White Fish with red pepper and tomato cream

This dish is a nice quick meal which is full of flavour and really healthy. We were inspired by the supperlove cookbook by David Bez but we adapted to our taste by changing a few ingredients and made a recipe in the style of his dishes.


2 pieces of white fish ( We used cod)

1 lemon

2 nobs of butter

225 grams of tomatoes

1 red pepper

50ml of warm single cream

100 grams of tender stem broccoli

30 grams of black olives

1 ball of mozarella

15 grams of pine nuts

salt and pepper seasoning

a drizzle of oil

a handful of fresh basil


To begin with we put the cod in grease proof paper and placed in two slices of lemon and a nob of butter. We then folded together to make a sealed parcel and cooked in the oven at 180c for 20 minutes

Whilst the fish was cooking we then prepared the tomato and pepper cream by warming the single cream, slicing the tomato’s and pepper and put in a blender. We strained the sauce to make sure there was no lumps.

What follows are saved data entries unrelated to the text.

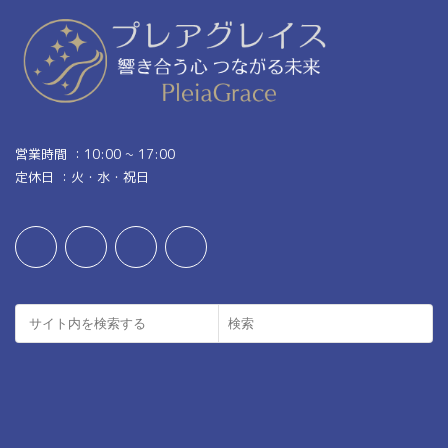
営業時間 ：10:00 ~ 17:00
定休日 ：火・水・祝日
お
マ
『PleiaGrace』
ア
問
イ
LINE
イ
い
ペ
公
コ
合
ー
式
ン
わ
ジ
ア
リ
せ
カ
ン
ウ
ク
ン
検索
ト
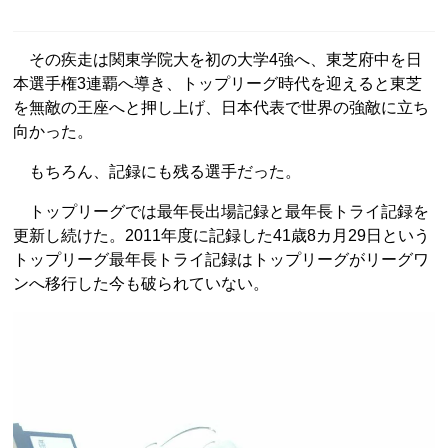
その疾走は関東学院大を初の大学4強へ、東芝府中を日
本選手権3連覇へ導き、トップリーグ時代を迎えると東芝
を無敵の王座へと押し上げ、日本代表で世界の強敵に立ち
向かった。
もちろん、記録にも残る選手だった。
トップリーグでは最年長出場記録と最年長トライ記録を
更新し続けた。2011年度に記録した41歳8カ月29日という
トップリーグ最年長トライ記録はトップリーグがリーグワ
ンへ移行した今も破られていない。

When the sauce is blitzed we griddled the broccoli for five minutes adding the pine nuts half way through to toast.

Once this step was done and the fish was cooked we plated up. Firstly we poured the sauce on the bottom and then placed the broccoli and then the fish. We then scattered the olives, pine nuts, mozzarella and basil around the dishes. Once we did this we gave the dish a light seasoning and a drizzle of oil.